Papa Purusha

Significa el desequilibrio de las energías dentro de nosotros mismos, también el dolor y el sufrimiento a causa de la identificación y el apego que genera el ego. La transformación de “Papa Purusha” debe de entenderse como la transformación interior del conflicto generado por la energía positiva y negativa y convertirla en una tercera fuerza mental.

La dualidad es la base de la filosofía tántrica y debemos entenderlo como un fenómeno necesario existente en el Universo. El tantra habla de la dualidad en todos los niveles de la creación y se da mucha importancia a la necesidad de experimentar estos conflictos como medio de armonizarlos.

El principio “ida/pingala” se basa en la misma teoría. Ida representa la luna, pingala el sol, ida es la energía mental pingala la vital, ida es fría, pingala caliente... Las 2 fuerzas están constantemente superponiéndose y cualquier desequilibrio de ellas afecta directamente a la psiquis y a la mente, por lo tanto a la transformación de Papa Purusha.

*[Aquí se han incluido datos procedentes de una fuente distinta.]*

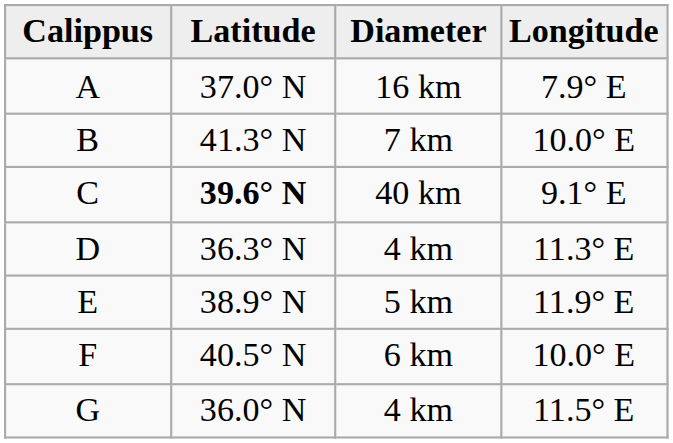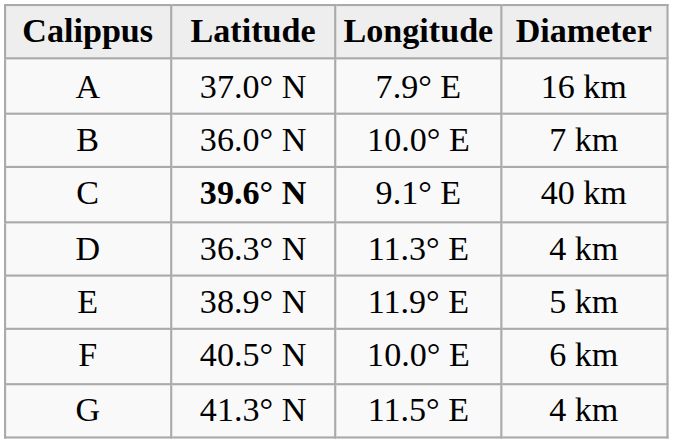columns swapped: Longitude <-> Diameter
B | Latitude: 41.3° N -> 36.0° N
G | Latitude: 36.0° N -> 41.3° N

Debido a esta dualidad, se crean una serie de tensiones entre ambas lo cual es necesario para la evolución de la vida. Si no existiera esa tensión, no evolucionaríamos, permaneceríamos inactivos e inertes a nivel de Tamas (inercia), pero debido a ese conflicto, se crea un desajuste que debemos tratar de equilibrar, lo que nos lleva a una, cada vez mayor, evolución espiritual.

En el nivel más alto está Shiva y Sakti, son las dos caras de la misma moneda y este mismo aspecto se puede observar en toda la existencia: día y noche, sol y luna, calor y fría, amor y odio... Sin el día no conoceríamos la noche y sólo seremos capaces de conocer la noche debido a la experiencia del día que la precedió o que la siguió. Por lo tanto ese grotesco hombrecillo, es el símbolo de las energías desequilibradas en nuestro cuerpo y en nuestra mente y fuertemente arraigadas en lo más profundo de nuestra personalidad.

La imagen de Papa Purusha emerge hábilmente cuando aparece la conciencia testigo observándolo todo: pensamientos, actos, evaluándolo objetivamente y viviendo cada faceta de la personalidad, que el ego había ocultado y de las cuales más nos avergonzábamos.